You can maybe get a feel for the challenges of this question from the image below. Remember, we're taking one set of readings for each treatment, and if we were to take another set just for good measure, the peak could be quite different just by chance. There's a 95% chance the peak could be anywhere in your confidence interval. Sometimes you see this from week to week in the presidential polls, when the 1500 or so people who respond to the poll in one week seem to show a major swing in opinion from the week prior. News outlets tend to run with the horse race narrative, looking for the one gaffe or moment that caused this crazy swing. The Nate Silvers of the world look at the swing and say, "Simmer down, people.

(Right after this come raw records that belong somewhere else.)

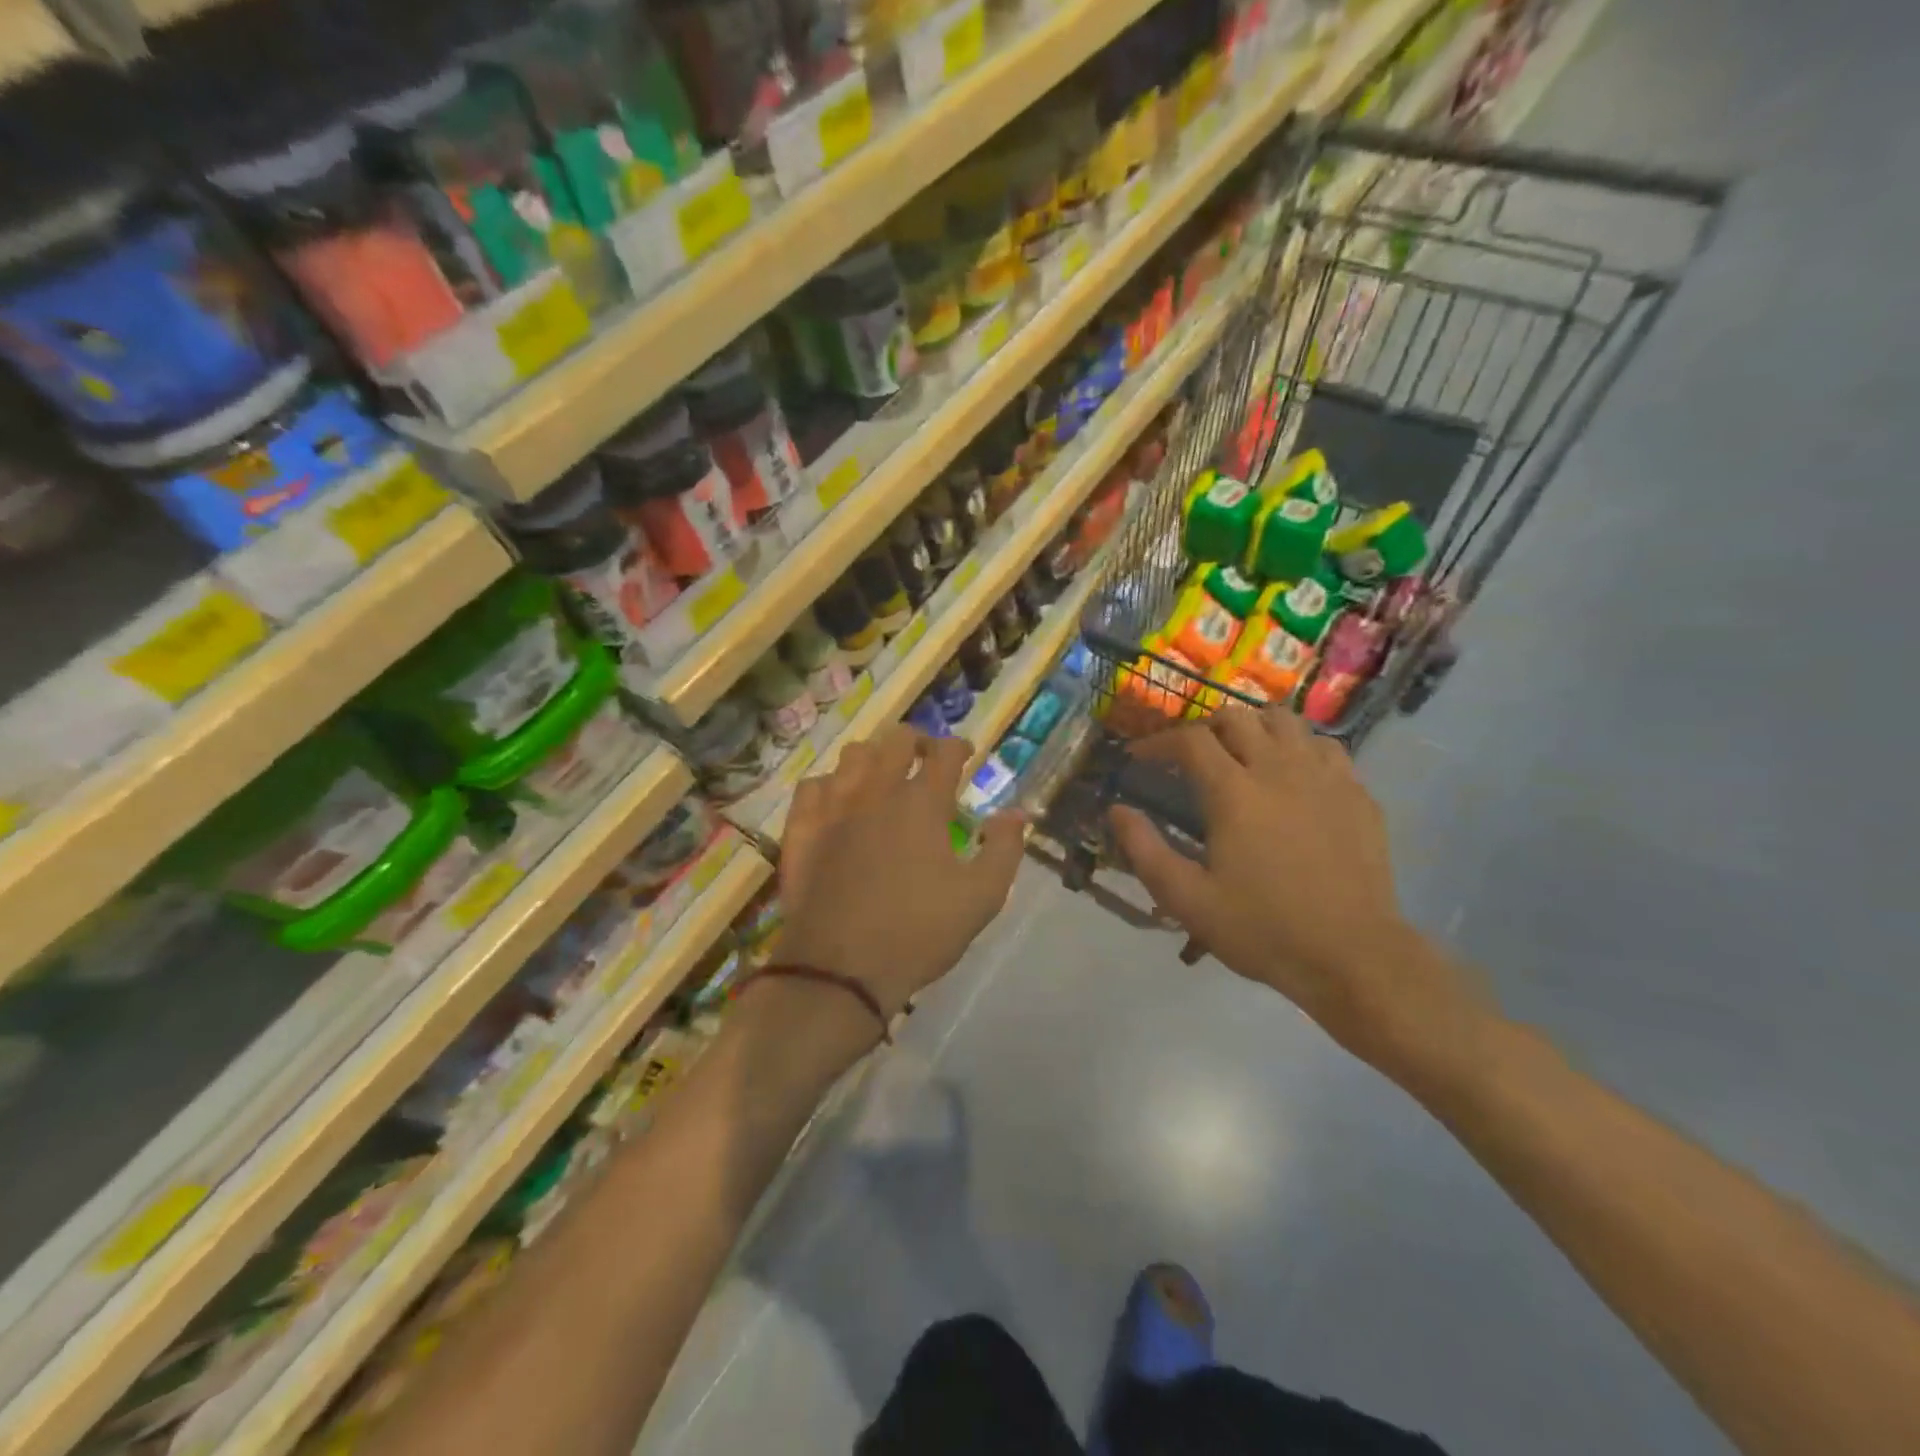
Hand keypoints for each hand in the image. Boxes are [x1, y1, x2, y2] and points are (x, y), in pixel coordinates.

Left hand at [776, 726, 1026, 1020]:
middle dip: (916, 742)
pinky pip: (812, 787)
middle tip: (925, 761)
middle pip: (896, 741)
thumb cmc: (918, 932)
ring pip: (852, 757)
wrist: (840, 970)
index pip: (944, 752)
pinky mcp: (802, 830)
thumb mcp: (981, 898)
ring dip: (874, 758)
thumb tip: (1016, 813)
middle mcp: (876, 792)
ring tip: (883, 776)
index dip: (959, 747)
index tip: (966, 755)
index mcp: (922, 803)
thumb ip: (1005, 849)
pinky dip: (830, 786)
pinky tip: (837, 802)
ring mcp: (833, 808)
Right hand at [1108, 707, 1482, 1066]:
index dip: (1158, 742)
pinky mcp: (1358, 793)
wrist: (1352, 957)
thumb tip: (1116, 810)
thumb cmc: (1262, 928)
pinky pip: (1325, 747)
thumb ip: (1144, 849)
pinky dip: (1299, 748)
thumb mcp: (1186, 899)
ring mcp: (1325, 777)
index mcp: (1234, 791)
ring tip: (1242, 754)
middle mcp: (1279, 769)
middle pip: (1237, 717)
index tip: (1140, 758)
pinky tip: (1292, 775)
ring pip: (1285, 721)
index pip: (1190, 740)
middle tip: (1190, 756)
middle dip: (1204, 728)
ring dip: (1254, 728)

It's almost certainly due to randomness."
|For our studies, this is what's being analyzed! Taken from Missouri State|
Because of this effect, when your curves are close together, it's going to be pretty difficult to tell the two apart. You are going to have a very high probability of accepting your hypothesis that there is no evidence of an effect, because you (hopefully) have a good amount of data, and the two groups look pretty similar. The yellow part takes the randomness of your sample into account and highlights the possibility that maybe we just caught a fluke. Maybe there is a statistical difference in real life but we just didn't happen to catch it by total chance.
The red shading, conversely, shows how we allowed a 5% chance that we did actually find evidence of an effect, but only by random chance as well. In practice, it's fairly rare that you get curves that are so far apart you're practically certain that you found evidence of an effect. If you are reading about a study, it's because they found this evidence, and the media thought it was going to generate interest. By convention, the researchers allowed themselves the same 5% cutoff point of being in error, and often times the reported p-value is pretty close to that 5% cutoff.
And now you know, in excruciating detail, why any single study is just one piece of evidence to throw onto the scale and weigh, even in the best possible circumstances. But statistical uncertainty is just the very, very tip of the iceberg.